Miglautsch cautions marketers to be careful in merging customer data from disparate sources. "Once you merge the wrong records together … you just got rid of the lifetime value for one good customer and gave it to [what could be] a first-time customer."
Grossman points out that not all data problems can be fixed—at least not without considerable expense. She advises marketers to flag records that aren't complete or correct, and to be careful when using them in future data mining projects.
The time frame for all this cleansing, de-duping and general prepping? Niebergall estimates that the first effort takes between five and 10 days for basic processing on files that run a few million names. Future maintenance that is conducted, say, once a quarter, can be automated and knocked out in anywhere from less than 24 hours to three days.
Second Step: Data Pattern Analysis
To find bigger data anomalies that don't show up in what Miglautsch refers to as the "spell-check" phase of a data audit, you actually have to run some simple data mining programs.
Miglautsch asks marketers for some RFM reporting that helps him score the file and start looking for data patterns that don't make sense. For example, he remembers a marketer whose sales in the South were attributed to its main, southern retail location, rather than individual customers. Initial analysis suggested that sales in the South came from just one ZIP code. Further investigation turned up the data input problem.
What's interesting and critical about this type of analysis is that you determine not only the mistakes that need to be caught and corrected, Miglautsch states, but identify golden opportunities.
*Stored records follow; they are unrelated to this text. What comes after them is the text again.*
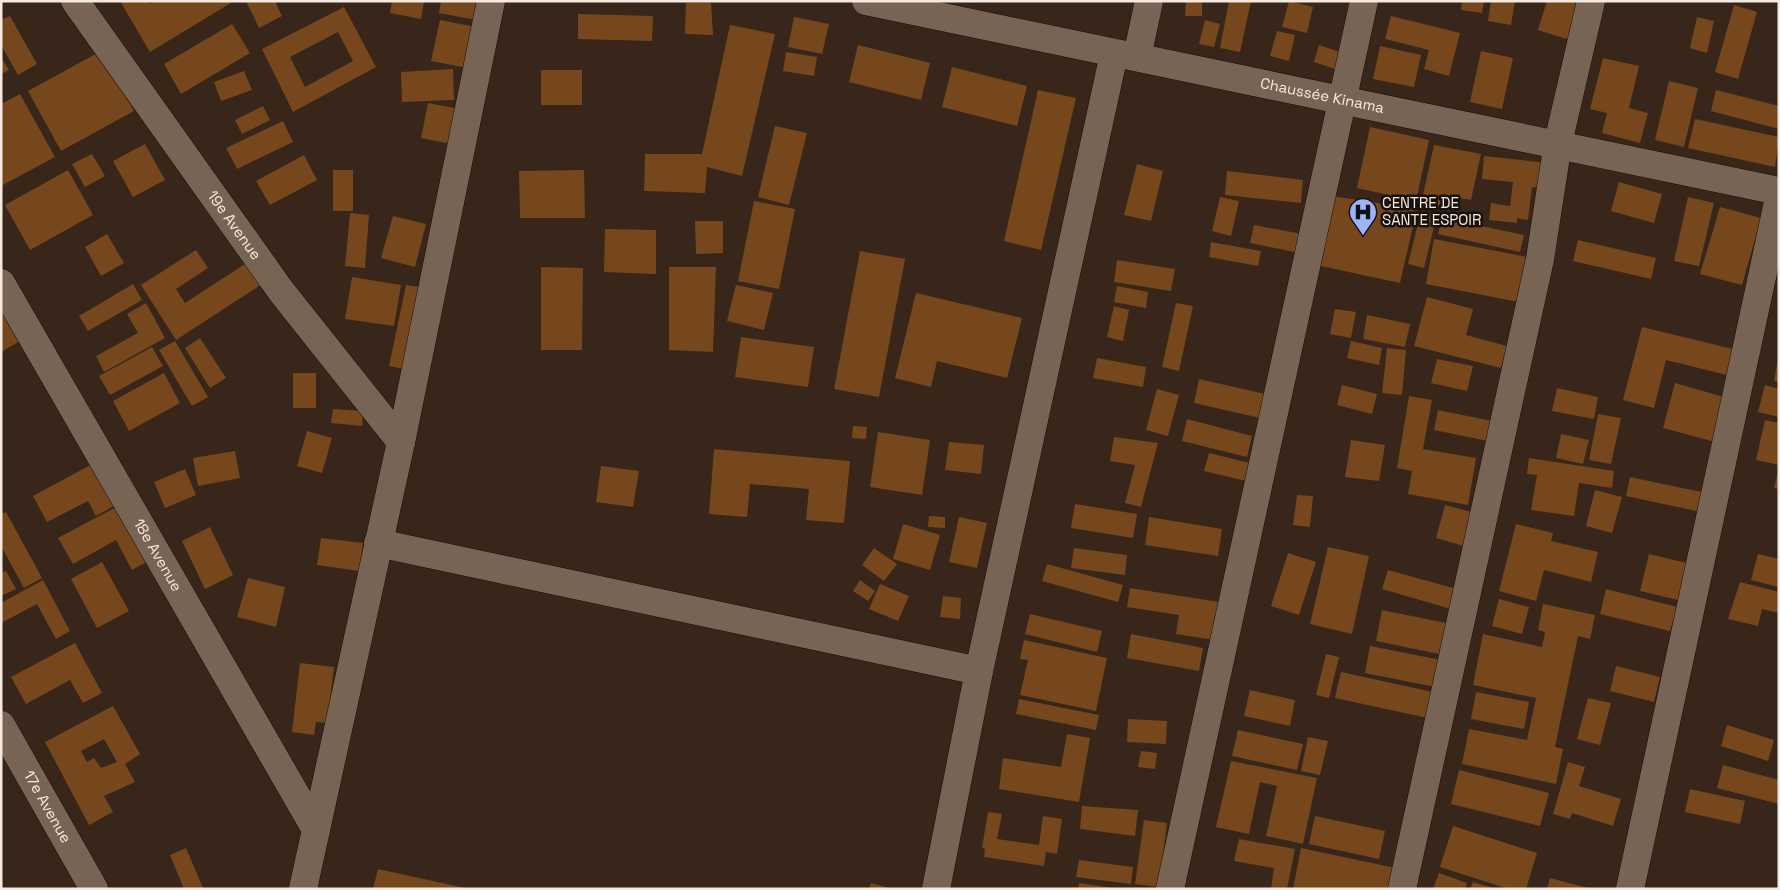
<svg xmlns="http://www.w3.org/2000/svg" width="1780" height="890" font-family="'Space Grotesk',sans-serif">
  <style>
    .building { fill: #76471d; fill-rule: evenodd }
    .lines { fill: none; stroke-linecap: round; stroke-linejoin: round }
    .minor-casing { stroke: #1e0f04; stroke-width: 29 }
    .minor { stroke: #776455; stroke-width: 28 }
    .labels { text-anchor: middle; stroke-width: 5; stroke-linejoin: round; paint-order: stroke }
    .street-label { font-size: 15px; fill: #f5eae1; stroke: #18110b }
    .poi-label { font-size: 15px; fill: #f5eae1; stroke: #18110b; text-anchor: start }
  </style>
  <rect width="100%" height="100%" fill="#372619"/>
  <path class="building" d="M120,1H148L150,4L154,1H234L150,52Z
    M246,1H275L282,16L259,28Z
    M392,1H424L421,19L390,13Z
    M441,1H486L482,21L439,13Z
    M1186,1H1202V16H1185Z
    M1229,1H1251L1240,52L1220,48Z
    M1289,1L1313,7L1307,33L1282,27Z
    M1462,1H1484L1482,13L1461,10Z
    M1491,1H1515L1511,25L1488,21Z
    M1547,1H1584L1570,40L1538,30Z
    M686,3H711L713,35L685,34Z
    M1734,5L1757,12L1738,79L1715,72Z
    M344,7L376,67L293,112L262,49ZM338,32L353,61L305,87L290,57Z
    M578,14L653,16L652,41L578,39Z
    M10,16L37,64L18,75L1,45V20Z
    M1391,16L1460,33L1449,76L1424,69L1429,50L1385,39Z
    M794,17L829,24L822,54L788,47Z
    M1697,17L1714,21L1707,53L1690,48Z
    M440,20L481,28L473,69L431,61Z
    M1205,20L1220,24L1214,47L1199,44Z
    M232,24L250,53L181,94L164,64Z
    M730,25L775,34L742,176L707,167L705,193L644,191L645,154H702Z
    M1277,31L1295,35L1289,61L1270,56Z
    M858,45L930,63L921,100L849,82Z
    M1319,45L1343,53L1338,70L1314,62Z
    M1380,46L1421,55L1414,87L1373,79Z
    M101,51L134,111L61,151L28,91Z
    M1481,51L1513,58L1502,109L1470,102Z
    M786,52L817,57L814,76L783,71Z
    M1,57L9,70L1,74Z
    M1603,58L1639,66L1629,108L1648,113L1640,143L1602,133L1607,113L1590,109Z
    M952,67L1027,86L1017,126L942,107Z
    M453,69L454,100L402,102L401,72Z
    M541,70H582V105H541Z
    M244,71L252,90L221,101L214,82Z
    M1669,81L1698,88L1684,147L1655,140Z
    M1038,90L1076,98L1041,250L1004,241Z
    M1716,90L1779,106V129L1711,111Z
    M20,94L55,157L1,186V104Z
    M428,103L459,109L452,144L421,138Z
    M263,106L270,120L242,134L235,120Z
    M1695,119L1779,137L1775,167L1688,148Z
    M283,121L293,142L237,169L226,148Z
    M775,126L807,133L789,205L758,197Z
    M1370,127L1429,140L1416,201L1357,188Z
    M145,144L165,180L133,197L113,161Z
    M1434,145L1481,154L1471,200L1450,196L1447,209L1421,204Z
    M92,154L105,176L85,187L72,164Z
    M304,155L317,180L270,205L256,181Z
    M1484,156L1548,163L1545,188L1532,187L1528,220L1517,218V223L1489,220L1491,203L1510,206L1513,182L1482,179Z
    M1137,164L1163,171L1151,221L1124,215Z
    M68,170L93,215L30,250L5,205Z
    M333,170H353V211H333Z
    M584,170L585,218H520L519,171Z
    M1227,171L1303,180L1301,203L1225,195Z
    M1619,182L1662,194L1654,223L1611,211Z
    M1325,195L1417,209L1400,283L1307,263Z
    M1220,197L1239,201L1231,236L1212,231Z
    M1688,197L1714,203L1699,266L1674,261Z
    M754,201L795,209L779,289L738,281Z
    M1720,207L1761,218L1742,285L1700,274Z
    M1421,211L1437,215L1424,268L1408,264Z
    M350,213L369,215L365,268L345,266Z
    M393,216L426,224L415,267L381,258Z
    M1442,218L1524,235L1520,252L1438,234Z
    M695,221H723V253L696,254Z
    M1254,225L1302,234L1299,253L1250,243Z
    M605,229L656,230V274L604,272Z
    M107,234L124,263L101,276L85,247Z
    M1434,239L1533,258L1524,303L1426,284Z
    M1578,240L1656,258L1651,279L1573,261Z
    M1211,242L1261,251L1258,266L1209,257Z
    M196,250L208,268L176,289L185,303L248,262L262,284L176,340L141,285Z
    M860,251L905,259L879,397L834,389Z
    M1117,260L1175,269L1171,291L1114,282Z
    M541,267L583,268L582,350H541Z
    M669,267H716L713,352L669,350Z
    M352,277L401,285L394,326L345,319Z
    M133,284L142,300L88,331L79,316Z
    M406,285L425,288L409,370L389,366Z
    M736,285L773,293L764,330L727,321Z
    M1117,286L1148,292L1146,308L1114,302Z
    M916,293L1022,318L1007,378L937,361L931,387L895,378Z
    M1427,297L1473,309L1466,335L1507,346L1501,368L1414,346Z
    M146,303L165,338L104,372L96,356L138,333L127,314Z
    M1176,303L1193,306L1179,371L1162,367Z
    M1114,306L1129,310L1123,341L1107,337Z
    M1,307L20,341L1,352Z
    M1335,309L1356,312L1351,338L1330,334Z
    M1367,315L1410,324L1405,347L1363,339Z
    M1642,327L1737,350L1731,376L1666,360L1654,408L1623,400Z
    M741,337L814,347L808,387L735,377Z
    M200,338L226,378L210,388L185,348Z
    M175,341L208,397L192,406L159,350Z
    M1351,341L1382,348L1379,365L1347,358Z
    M152,347L163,366L110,395L99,376Z
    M1387,348L1406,350L1402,395L1382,393Z
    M1097,358L1146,367L1143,387L1093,378Z
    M1437,359L1473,366L1467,391L1431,383Z
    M1778,360H1779V382L1774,381Z
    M164,373L180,403L129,431L113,401Z
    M293,373H316V408H293Z
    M1199,379L1265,394L1260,418L1194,403Z
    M1675,383L1731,399L1719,443L1663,428Z
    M1342,385L1377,394L1372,414L1337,405Z
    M1765,385L1779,389V417L1758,412Z
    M1557,388L1598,397L1594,419L1552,411Z
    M1157,389L1179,395L1168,436L1146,430Z
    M1409,396L1432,400L1423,449L1476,458L1468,505L1408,494L1412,471L1397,468Z
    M333,409L363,411L362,426L331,423Z
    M1438,410L1492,421L1488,441L1434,430Z
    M1598,414L1621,418L1611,464L1589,460Z
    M1187,419L1252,436L1247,457L1182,441Z
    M1765,420L1779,423V465L1756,460Z
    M853,426L867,427L866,439L852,438Z
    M307,431L332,438L322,473L297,466Z
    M878,432L930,440L922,495L870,487Z
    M1561,434L1589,440L1583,464L1556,458Z
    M1114,437L1158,443L1141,507L1125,503L1135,465L1110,461Z
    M1351,440L1385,445L1379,481L1345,477Z
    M949,442L984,445L981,474L945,470Z
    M714,449L850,461L844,523L806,520L809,489L750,484L747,517L709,514Z
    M235,451L240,478L198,486L193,458Z
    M1209,453L1250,463L1246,481L1204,471Z
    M1529,458L1614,471L1612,488L1579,483L1574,516L1531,510L1537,475L1527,474Z
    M96,462L119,503L96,516L88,501L47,522L33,496Z
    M601,466L639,471L633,507L596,502Z
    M185,469L196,495L165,508L154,482Z
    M1778,472L1779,473V489L1774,488Z
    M1630,477L1706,493L1701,512L1626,496Z
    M1595,490L1622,497L1612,533L1586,526Z
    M1297,495L1313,496L1310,527L1293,525Z
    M1075,504L1137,514L1133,538L1071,528Z
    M120,505L150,560L132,570L116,540L73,564L58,538Z
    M1445,505L1472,512L1464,546L1436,538Z
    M6,512L42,578L24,588L1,546V514Z
    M929,516L945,517V528L928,527Z
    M959,517L987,523L977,568L949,562Z
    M1149,517L1222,529L1218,556L1145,545Z
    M903,524L940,535L930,570L893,559Z
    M1516,524L1553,533L1551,541L1598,552L1591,582L1544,570L1536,601L1499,591Z
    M210,527L233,575L205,589L182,541Z
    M321,538L363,543L359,571L317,565Z
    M1328,547L1369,556L1352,634L1310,624Z
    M874,548L897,564L884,581L862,565Z
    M1074,548L1127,555L1125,575L1071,568Z
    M1288,553L1316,562L1299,615L1271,606Z
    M1649,554L1691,564L1682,601L1640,591Z
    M1758,554L1779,559V587L1751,580Z
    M102,562L129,611L97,628L71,579Z
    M1047,564L1123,585L1118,602L1042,581Z
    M1388,570L1464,591L1458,611L1382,589Z
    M6,571L16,589L1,596V573Z
    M248,578L285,587L276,627L237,617Z
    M43,580L70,631L56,639L37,604L1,623V603Z
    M860,580L875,591L868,601L853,591Z
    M1740,582L1779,592V613L1762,609L1758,626L1728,619Z
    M880,584L909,596L898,621L869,609Z
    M1130,588L1219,602L1214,640L1176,634L1179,615L1127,607Z
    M1606,589L1677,607L1670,631L1600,614Z
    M943,596L961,598L960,619L940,617Z
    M1499,599L1529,607L1522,634L1492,626Z
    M1543,604L1595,615L1590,639L1578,636L1555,747L1563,749L1556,784L1462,764L1469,729L1527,740L1536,698L1473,685L1483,634L1542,647L1545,632L1538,630Z
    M1382,610L1456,625L1449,656L1376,641Z
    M1030,614L1102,631L1097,652L1025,634Z
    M1131,634L1203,648L1199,671L1127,658Z
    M1024,640L1107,658L1096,711L1020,695L1028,660L1020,659Z
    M75,643L102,693L83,703L70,680L26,704L11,677Z
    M1370,646L1451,662L1445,689L1365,673Z
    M1326,654L1339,657L1329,698L1316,695Z
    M300,663L334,667L327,723L316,722L314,735L292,732Z
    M1616,666L1660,677L1654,702L1610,691Z
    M1341,672L1442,694L1437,720L1335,698Z
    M1250,690L1295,700L1290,726L1244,716Z
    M1476,692L1529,702L1524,729L1471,719Z
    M1588,698L1611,703L1600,745L1577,739Z
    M1019,699L1099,715L1096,730L1016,714Z
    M113,706L140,754L125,764L135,782L104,796L113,812L89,825L45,742ZM104,739L117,762L101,768L94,758L87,762L81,751Z
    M1128,719L1167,721L1166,744L1127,742Z
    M1727,725L1774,740L1768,761L1721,746Z
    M1238,730L1303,744L1297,770L1232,756Z
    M1067,734L1090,738L1079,802L999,789L1003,758L1061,767Z
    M1308,737L1328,741L1320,775L1301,771Z
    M1141,751L1157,753L1155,769L1138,767Z
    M1231,761L1317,778L1303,844L1266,836L1277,786L1260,782L1249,834L1216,827Z
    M1568,762L1585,767L1579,786L1621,799L1613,826L1572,813L1570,819L1553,814Z
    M1723,765L1779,780V804L1717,788Z
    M1459,770L1549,793L1540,826L1451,804Z
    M1690,789L1745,801L1740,824L1685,812Z
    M1082,806L1138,810L1135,836L1080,829Z
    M988,812L1002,814L997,839L1039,845L1043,816L1062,819L1057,854L1046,852L1044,866L984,857L985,849L982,848Z
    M1315,816L1385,831L1379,859L1309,844Z
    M1144,820L1167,823L1159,887L1135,884Z
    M1453,826L1537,853L1526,889H1509L1440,867Z
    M1239,839L1295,849L1287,889H1271L1274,868L1234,861Z
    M186,848L203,888L202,889H184L170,855Z
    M1301,848L1400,869L1396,889H1293Z
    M1079,860L1133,867L1131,884L1076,877Z
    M378,869L465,888V889H373Z
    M1439,873L1467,883L1465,889H1433Z
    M1550,878L1588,888V889H1547Z
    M1473,882L1493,888V889H1470Z
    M871,883L889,888V889H869Z
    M1079,883L1113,888V889H1078Z"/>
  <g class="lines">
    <g class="minor-casing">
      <g id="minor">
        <path id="s1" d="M75,1L281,291L401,442"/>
        <path id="s2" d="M866,1C1170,66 1475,125 1779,191"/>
        <path d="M1137,57L1149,1"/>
        <path id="s3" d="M1,283L315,828"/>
        <path d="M378,543L979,671"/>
        <path id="s4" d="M1,725L94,889"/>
        <path d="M303,889L401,442L491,1"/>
        <path d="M936,889L979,671L1114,54"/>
        <path d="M1170,889L1364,1"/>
        <path d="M1402,889L1540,259L1558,143L1591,1"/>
        <path d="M1630,889L1779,198"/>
      </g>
    </g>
    <use href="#minor" class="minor"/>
  </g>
  <defs>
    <g id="hospital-pin" transform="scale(1.4375)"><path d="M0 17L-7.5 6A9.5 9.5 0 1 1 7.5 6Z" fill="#9bb4fd" stroke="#18110b"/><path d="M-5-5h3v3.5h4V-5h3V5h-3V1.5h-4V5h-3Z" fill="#111"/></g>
  </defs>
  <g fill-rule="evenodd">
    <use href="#hospital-pin" x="1363" y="212"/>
  </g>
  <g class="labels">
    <g class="street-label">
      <text dy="5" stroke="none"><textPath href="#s2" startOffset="466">Chaussée Kinama</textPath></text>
      <text dy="5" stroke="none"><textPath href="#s1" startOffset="275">19e Avenue</textPath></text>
      <text dy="5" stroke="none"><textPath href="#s3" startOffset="314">18e Avenue</textPath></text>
      <text dy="5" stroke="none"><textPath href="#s4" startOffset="94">17e Avenue</textPath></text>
    </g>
    <g class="poi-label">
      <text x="1382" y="208">CENTRE DE<tspan x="1382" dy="17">SANTE ESPOIR</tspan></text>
    </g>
  </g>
  <rect width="1780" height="890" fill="none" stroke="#f5eae1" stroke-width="5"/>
</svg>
A catalog marketer whose primary customer base was in the Northeast, Miglautsch explains, found that response to its mailings dropped significantly in the South. Instead of scaling back efforts in the South, the marketer examined the reasons behind this sales challenge. The solution was in its creative, which featured snowy landscapes that didn't connect with southern customers, explains Miglautsch.
Product classification also should be carefully analyzed. Sometimes, marketers have so many SKUs that they're hard pressed to draw any definitive conclusions from their order history, says Peter Vlahakos, who heads up Donnelley Marketing's analytical team. Marketers can roll up their SKUs into product categories, he explains.
For non-address type information, such as product codes, order history and self-reported information, analysis can take several weeks to several months, says Kasmarski. The time frame depends on the availability and knowledge of the marketer's IT staff, number of fields, quality of the data, and the documentation on data sources.
Third Step: Assess Your Data Readiness
Depending on the activity you're trying to predict or the trends you want to identify, you can do modeling or segmentation with less than complete data in all fields, says Vlahakos.
Ideally, he states, you would like all fields populated, but more often than not, you don't have all the information. Enhancement data can fill in some of those gaps. By focusing on the more populated fields, which tend to be the more predictive ones anyway, you will get a stronger result.
Vlahakos adds that it's important to ensure you've got a representative customer sample. "Typically, you want to get customers that are new to [your firm] in the last year or so," he states, explaining that you want to look at recent behavior and be sure you can append current data to current records.
Competition is driving marketers to make promotions more relevant to customers to be successful. Relevancy depends not only on what data you can capture, but on your ability to understand what it means and how your entire organization will leverage this knowledge in customer interactions.